Quoted for absolute truth.
Whether this dialog comes up as the result of an application or Windows error doesn’t really matter. The point is that this error is displayed on a billboard in a totally inapproriate way, it shows that the OS (Windows in this case) doesn’t know it’s running on a billboard, and so is inappropriate for the task.
A badly designed billboard system using a badly written app on an inappropriate OS. I guess nobody gets fired for chosing Windows until something like this happens.
Any modal error dialog for Gnome or KDE would show up on this large screen as well. The system SHOULDN’T care about the display used. The drivers should take care of that.
I didn’t say Gnome or KDE would be a better choice. In fact I don’t think any desktop system would be appropriate, they are not meant for this.
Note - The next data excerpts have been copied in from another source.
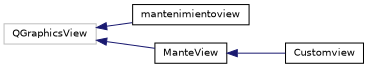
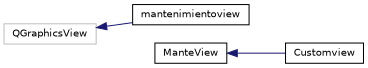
  digraph {
    rankdir=LR
    node [color=black fillcolor=white fontname=Helvetica fontsize=10 shape=record style=filled]
    edge [color=midnightblue dir=back fontname=Helvetica fontsize=10 labelfontname=Helvetica labelfontsize=10 style=solid]
    n1 [color=grey75 height=0.2 label=QGraphicsView width=0.4]
    n2 [height=0.2 label=mantenimientoview width=0.4]
    n3 [height=0.2 label=ManteView width=0.4]
    n4 [height=0.2 label=Customview width=0.4]
    n1 -> n2
-   n1 -> n3
    n3 -> n4
  }
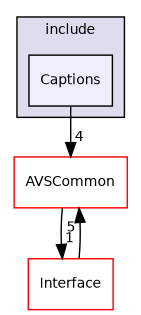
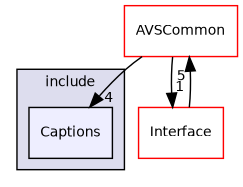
  digraph {
    compound=true
    node [fillcolor=white fontname=Helvetica fontsize=10 shape=box style=filled color=red]
    edge [labeldistance=1.5 labelfontname=Helvetica labelfontsize=10]
    n1 [fillcolor="#eeeeff" label=Captions pencolor=black color=""]
    n2 [label=AVSCommon]
    n3 [label=Interface]
    subgraph cluster_1 {
      bgcolor="#ddddee"
      fontname=Helvetica
      fontsize=10
      label=include
      pencolor=black
      n1
    }
-   n1 -> n2 [headlabel=4]
+   n2 -> n1 [headlabel=4]
    n2 -> n3 [headlabel=1]
    n3 -> n2 [headlabel=5]
  }
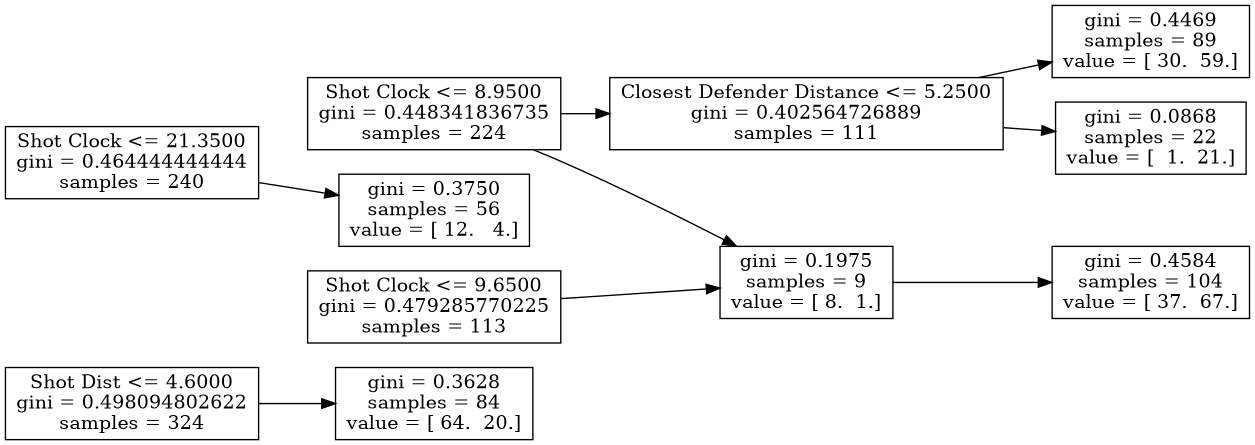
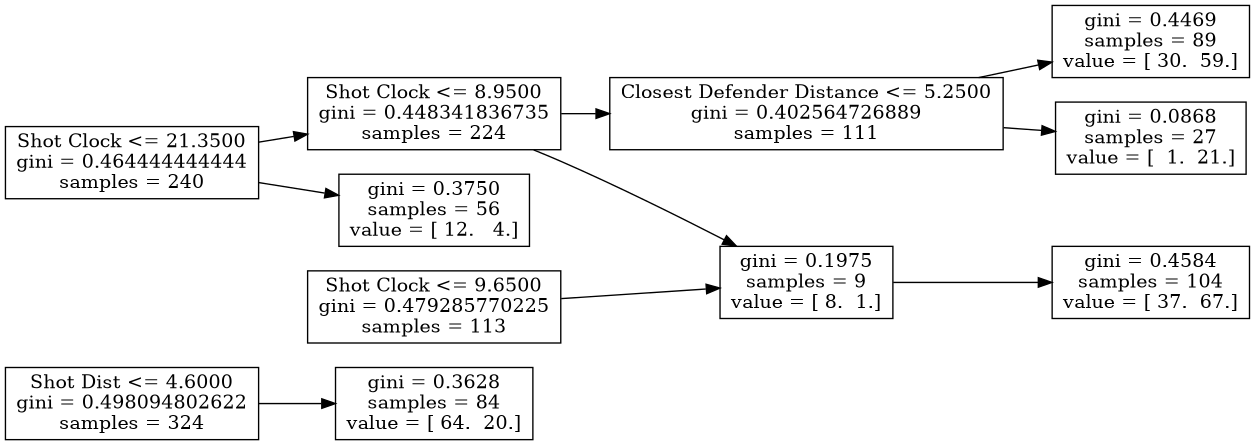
  digraph {
    rankdir=LR
    node [shape=box]
    n1 [label="Shot Dist <= 4.6000\ngini = 0.498094802622\nsamples = 324"]
    n2 [label="gini = 0.3628\nsamples = 84\nvalue = [ 64.  20.]"]
    n3 [label="Shot Clock <= 21.3500\ngini = 0.464444444444\nsamples = 240"]
    n4 [label="Shot Clock <= 8.9500\ngini = 0.448341836735\nsamples = 224"]
    n5 [label="gini = 0.3750\nsamples = 56\nvalue = [ 12.   4.]"]
    n6 [label="Closest Defender Distance <= 5.2500\ngini = 0.402564726889\nsamples = 111"]
    n7 [label="gini = 0.1975\nsamples = 9\nvalue = [ 8.  1.]"]
    n8 [label="gini = 0.4469\nsamples = 89\nvalue = [ 30.  59.]"]
-   n9 [label="gini = 0.0868\nsamples = 22\nvalue = [  1.  21.]"]
+   n9 [label="gini = 0.0868\nsamples = 27\nvalue = [  1.  21.]"]
    n10 [label="Shot Clock <= 9.6500\ngini = 0.479285770225\nsamples = 113"]
    n11 [label="gini = 0.4584\nsamples = 104\nvalue = [ 37.  67.]"]
    n1 -> n2
+   n3 -> n4
    n3 -> n5
    n4 -> n6
    n4 -> n7
    n6 -> n8
    n6 -> n9
    n7 -> n11
    n10 -> n7
  }
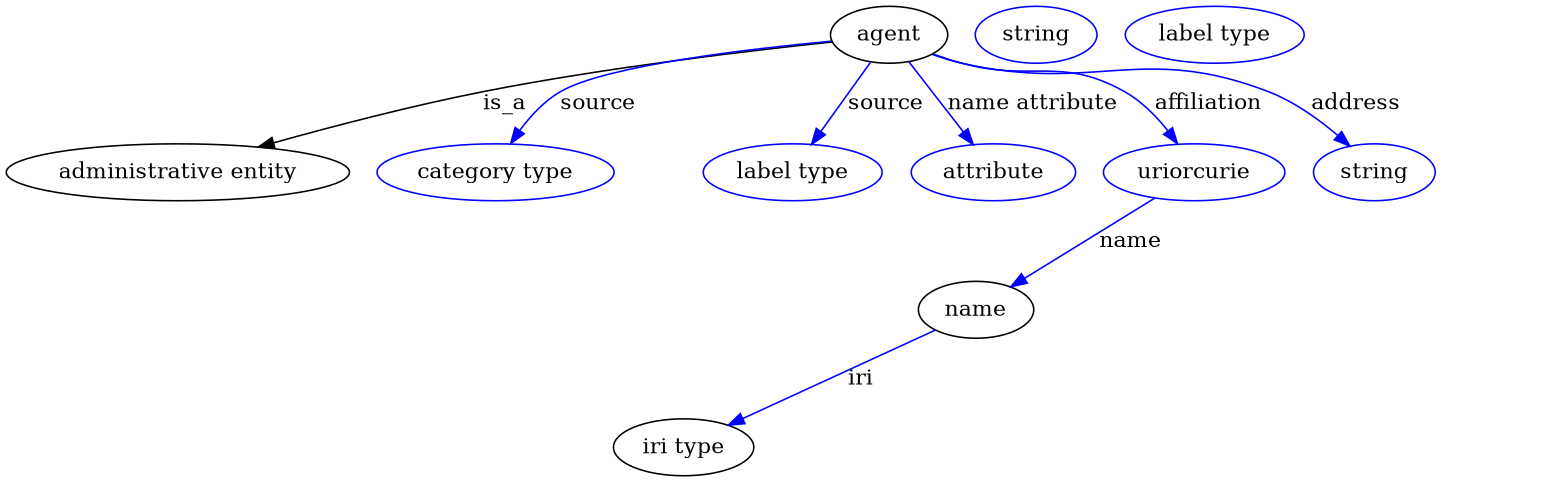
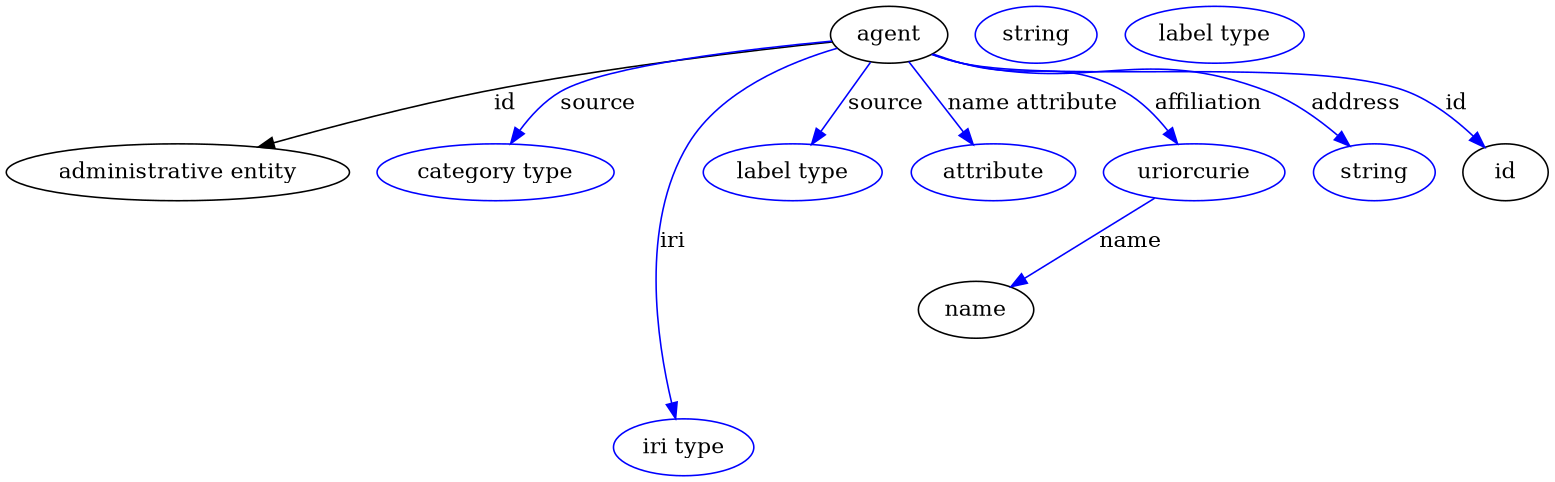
  digraph {
    node [color=blue]
    edge [color=blue style=solid]
    n1 [height=0.5 label=agent width=0.83048 color=""]
    "administrative entity" [height=0.5 width=2.329 color=""]
    n3 [height=0.5 label="category type" width=1.6249]
-   n4 [color=black height=0.5 label="iri type" width=1.011]
+   n4 [height=0.5 label="iri type" width=1.011]
    n5 [height=0.5 label="label type" width=1.2638]
    n6 [height=0.5 label=attribute width=1.1193]
    n7 [height=0.5 label=uriorcurie width=1.2638]
    n8 [height=0.5 label=string width=0.84854]
+   id [height=0.5 width=0.75 color=""]
    name [height=0.5 width=0.84854 color=""]
    n11 [height=0.5 label=string width=0.84854]
    n12 [height=0.5 label="label type" width=1.2638]
-   n1 -> "administrative entity" [label=is_a color="" style=""]
+   n1 -> "administrative entity" [label=id color="" style=""]
    n1 -> n3 [label=source]
-   name -> n4 [label=iri]
+   n1 -> n4 [label=iri]
    n1 -> n5 [label=source]
    n1 -> n6 [label="name attribute"]
    n1 -> n7 [label=affiliation]
    n1 -> n8 [label=address]
+   n1 -> id [label=id]
    n7 -> name [label=name]
  }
The problem seems to be that that’s what people are selling these systems with. You get a PC, desktop OS and a POS software package.
On top of that, the software is unstable and it crashes. Causing either Hardlocks or just stupid random errors.
I’m not sure what they wrote this in, but if it is an application based error, exception handling isn’t being done…I wish people would just write better software.
“Any modal error dialog for Gnome or KDE would show up on this large screen as well.”
I really doubt that Gnome or KDE are being run on any embedded Linux installation, anywhere. They sure as hell aren’t installed on my Tivo.
Who said anythign about embedded? This is more likely than not a windows box sitting in a room somewhere.
It’s probably XP Pro or 2000/2003 server.
I’m not sure where you’re pulling “embedded” from.
I worked across the street in the Reuters building for 2 years and saw several errors of that sort at different times. The GMC LED panal near there would freak out constantly. A few times you’d see the output from the PC controlling it as the person was trying to fix it. Largest damn Windows desktop I’d seen.
I trust he didn’t surf pr0n ;D
Anyone has the pictures? they took it off.
I just checked, they are still up and available.